Rutiodon

Live reconstruction of Rutiodon carolinensis

  • North America
  • Rutiodon carolinensis

Rutiodon ( " wrinkles tooth" ) is a genus of Archosauria from the Upper Triassic of North America. The genus belongs to the predatory and in size and habit very crocodile-like Phytosauria, an extinct group of original Crurotarsi.

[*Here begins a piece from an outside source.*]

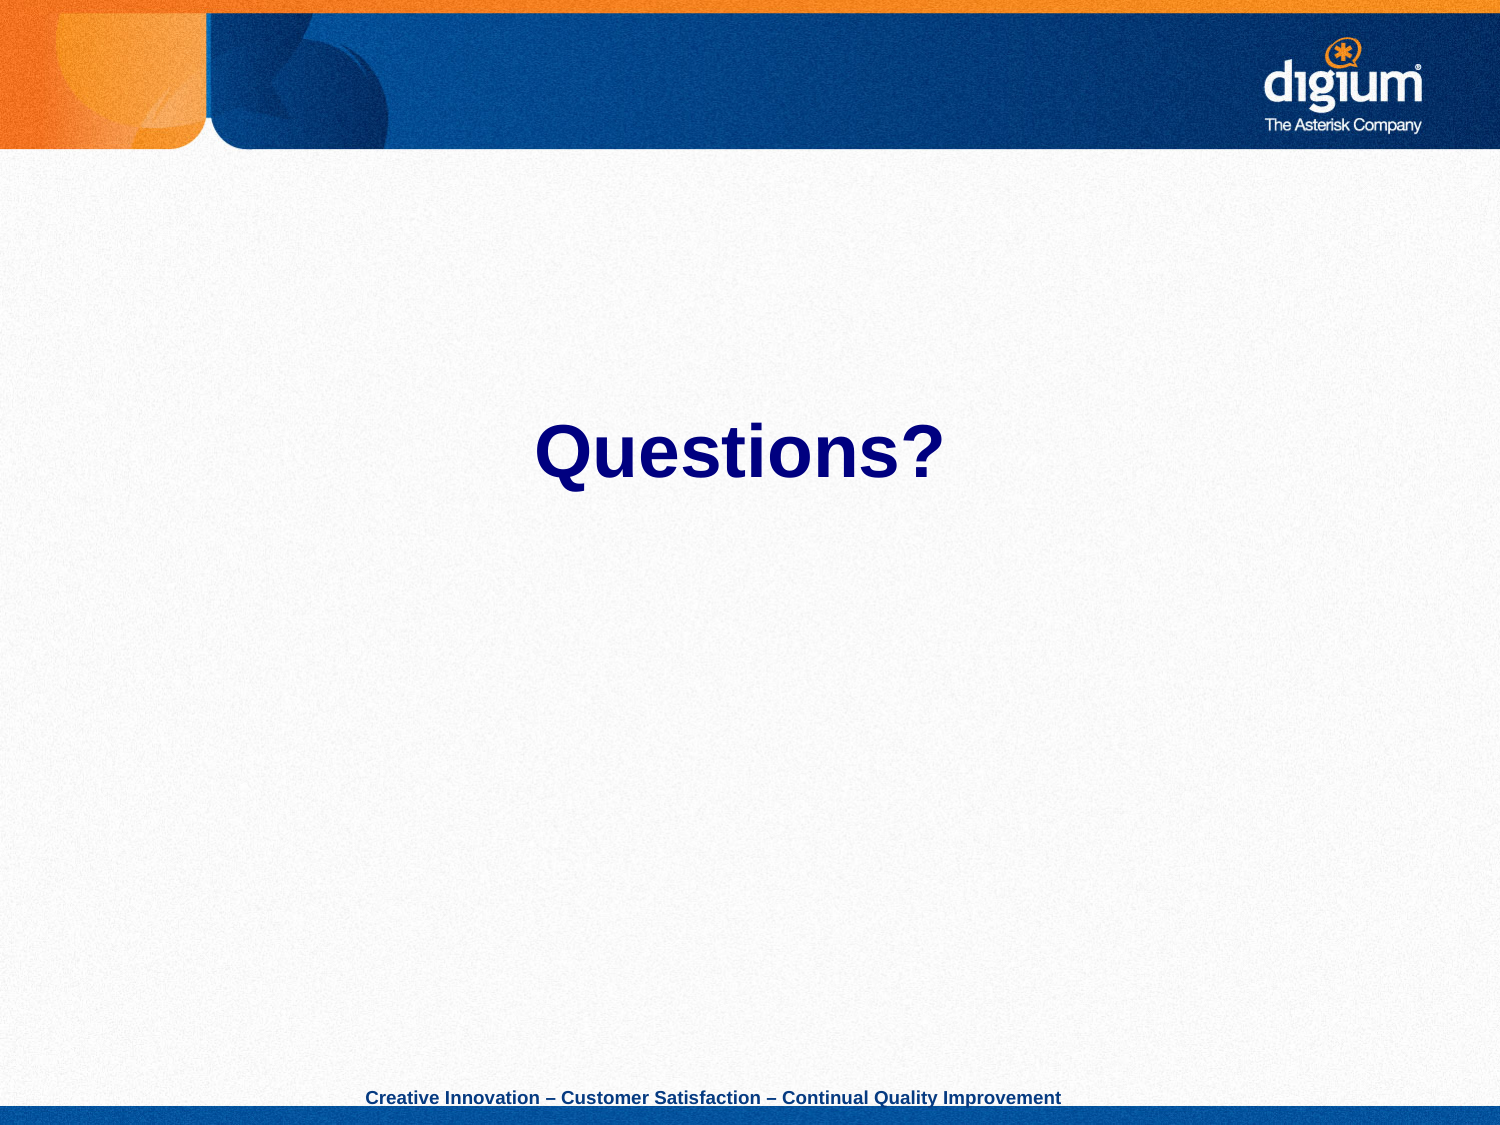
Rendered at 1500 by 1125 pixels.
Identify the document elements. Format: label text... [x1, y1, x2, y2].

subtitle Questions? [238, 27, 1243, 877]
picture [0, 0, 1500, 1125]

The fossil remains of Rutiodon are from the Carnian of about 225 million years ago, as today's North America was part of the land mass of the supercontinent Pangaea. Further finds in Germany and Switzerland can not be assigned certain of the species. The type species is Rutiodon carolinensis.

Description

Rutiodon was a typical representative of Phytosaurier of about three meters in length. Back, flanks and tail were armored with dermal bones ( osteoderms ). Upper and lower jaw formed a long, narrow rostrum, comparable to that of living today Gangesgavials ( Gavialis gangeticus ), which was occupied with many elongated teeth. The surface of teeth were crossed in the longitudinal direction of the deep grooves, the incisions through the enamel and into the underlying dentin. This characteristic feature ( autapomorphy ) was also its name to the species. Due to the long snout reached the skull of Rutiodon carolinensis a total length of about 75 centimeters. Jaws and dentition have like all Phytosauriern on Piscivorie (fish eating ) out, but will also hunt for terrestrial animals not be totally excluded. Thus, for Rutiodon and its relatives, in convergent evolution to the ( phylogenetically younger ) crocodiles, a semi- aquatic lifestyle are adopted. In contrast to the crocodiles Phytosaurier have their nostrils ( nares ) are not. At the tip of the snout, but before the eyes

Rutiodon carolinensis as index fossil

Since Rutiodon carolinensis only briefly appears in the fossil record and its vestiges in the Newark Supergroup (Newark Supergroup ) are widely used, the type is well suited as an index fossil for the biostratigraphic age determination of terrestrial sedimentary rocks of the Karniums the east coast of the United States. The layer sequence of the Newark supergroup with their rich vertebrate fauna, which also supplies the remains of Rutiodon, spans multiple federal state of the U.S. East Coast.

History of Research

Ebenezer Emmons (1799-1863), at that time geologist of the State of North Carolina, in 1856 published the first scientific description of the genus on the basis of isolated teeth of R. carolinensis from rocks of the Newark supergroup of Egypt (North Carolina). 1860 Emmons ordered another Fund in the same rock layer, an incomplete skull with lower jaw, also to this genus. This fossil was declared in 1989 neotype. However, for the award of the name of the new genre ( ". The name Proposed provisionally is, RUTIODON, from Rutis, plaits, and Odous, tooth" ) Emmons was a mistake: " Rutis " is a wrong Latinized form of the Greek rhytis ( " wrinkle ", " fold " ). The by Edward Drinker Cope in 1866 improved form Rhytidodon was widespread in the paleontological literature until the early 20th century.